● **TASK 1**: In the opinion piece on Obama's compromises, why does the writer say Obama's habit of offering further compromises on his own works against him? Answer in one to three sentences.
● **TASK 2**: Extend the opinion piece on Obama's compromises, starting after its last sentence.

● **PAGE EXTRACT**:
--------


    This Huffington Post writer -- while often critical of Obama's compromises -- does not unilaterally reject political compromise. (In fact, in my day job, I negotiate deals for a living and fully appreciate that compromise is often part of getting a deal closed.) In judging Obama's compromises, I ask two questions: (1) Does the compromise get us closer to implementing vital principles, even if we don't achieve those principles in a single step? (2) If so, is this the best deal that's possible or has Obama compromised more than necessary, or even given in not just on details but on principles?

    Based on these criteria, I have often found Obama wanting. Obama's "compromise" principle follows a consistent pattern. His opening bid is to move more than halfway in the direction of Republican principles. When Republicans refuse to consider Obama's compromise proposals and take the economy hostage, Obama unilaterally offers up further compromises without getting anything back in return, which only encourages further Republican intransigence.

    •When Obama first appointed his economic team, he did not appoint "a team of rivals" but a "team of Rubins," drawing all of his principal economic advisors from Wall Street's allies like Larry Summers, Tim Geithner, Peter Orzag and Rahm Emanuel, rather than including some advisors with progressive views similar to those of Joe Stiglitz, Paul Krugman, Robert Reich, or James Galbraith.

--------

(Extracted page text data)
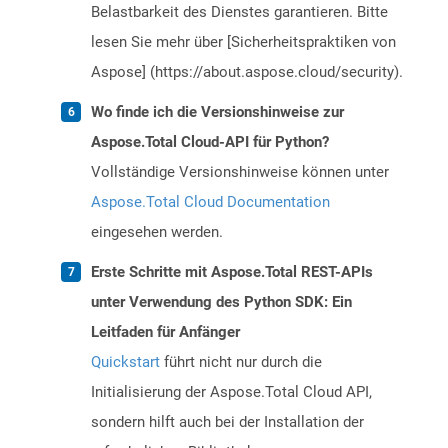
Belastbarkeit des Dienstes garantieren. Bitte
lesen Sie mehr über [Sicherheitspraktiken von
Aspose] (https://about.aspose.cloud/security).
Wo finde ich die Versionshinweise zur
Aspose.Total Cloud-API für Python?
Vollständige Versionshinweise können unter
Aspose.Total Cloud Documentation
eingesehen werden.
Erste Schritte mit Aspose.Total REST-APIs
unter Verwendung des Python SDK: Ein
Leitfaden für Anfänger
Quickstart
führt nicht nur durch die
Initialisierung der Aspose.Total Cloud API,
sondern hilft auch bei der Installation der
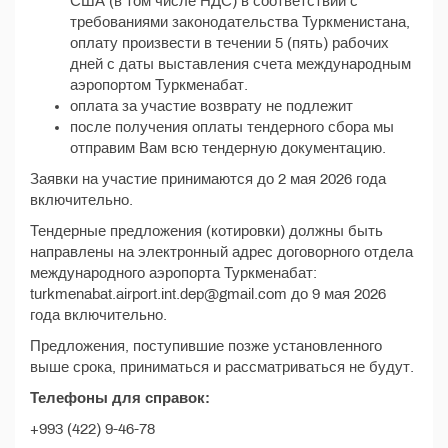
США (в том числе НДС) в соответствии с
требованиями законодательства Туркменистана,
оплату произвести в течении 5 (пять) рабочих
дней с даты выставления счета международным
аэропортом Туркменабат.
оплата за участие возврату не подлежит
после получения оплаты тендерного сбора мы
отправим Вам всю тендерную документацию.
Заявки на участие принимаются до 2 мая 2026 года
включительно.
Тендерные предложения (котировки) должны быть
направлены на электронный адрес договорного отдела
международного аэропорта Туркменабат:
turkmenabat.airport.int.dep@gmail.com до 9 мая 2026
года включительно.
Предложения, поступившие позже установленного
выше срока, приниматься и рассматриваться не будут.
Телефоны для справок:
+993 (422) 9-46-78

--------

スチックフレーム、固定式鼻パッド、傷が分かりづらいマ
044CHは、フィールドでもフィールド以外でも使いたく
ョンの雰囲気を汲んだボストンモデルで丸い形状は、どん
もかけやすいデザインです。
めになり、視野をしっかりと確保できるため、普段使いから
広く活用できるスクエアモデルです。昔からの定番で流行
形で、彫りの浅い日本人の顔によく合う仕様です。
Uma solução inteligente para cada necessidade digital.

--------

● **EXERCISE ANSWER 1**: He offers them without getting anything back, and that only encourages further Republican intransigence.

● **EXERCISE ANSWER 2**:
    •Although Obama was advised that in order to bring unemployment under control, a stimulus package in the order of $1.2 trillion was needed, Obama's opening bid was on the order of $700 billion dollars. He then negotiated a package that was made up nearly half of unstimulative tax cuts. Rather than reducing the unemployment rate below 8% as Obama administration officials promised, unemployment is now 9.2% as the stimulus is coming to an end. This alone could lead to Obama's defeat in 2012.

    •Rather than proposing Medicare For All, and then perhaps compromising on a health care reform package with a strong public option, Obama began with a health care plan modeled on Republican proposals originally set out by Bob Dole and implemented by Mitt Romney in Massachusetts, then made backroom deals to give away the public option and to ban Medicare from negotiating lower drug prices.

    •A few weeks before the BP oil spill, Obama proposed expanding offshore drilling in the hopes of gaining Republican support for the previously Republican idea of cap and trade. He gained no Republican support and a few weeks later, BP began gushing oil into the Gulf of Mexico. Meanwhile, with no Republican support for the Republican-originated cap and trade concept, it died a quiet death in the Senate.

    •Rather than demanding that the Bush tax cuts on the wealthiest Americans expire at the end of 2010, Obama began his negotiations with Republicans by offering to extend the Bush tax cuts on everyone. Instead, he could have demanded the Bush tax cuts on the wealthiest Americans expire, and if Republicans failed to vote for this and allowed all the tax cuts to expire, gone to the American people and forced the Republicans to renew only the middle class tax cuts in the lame duck session.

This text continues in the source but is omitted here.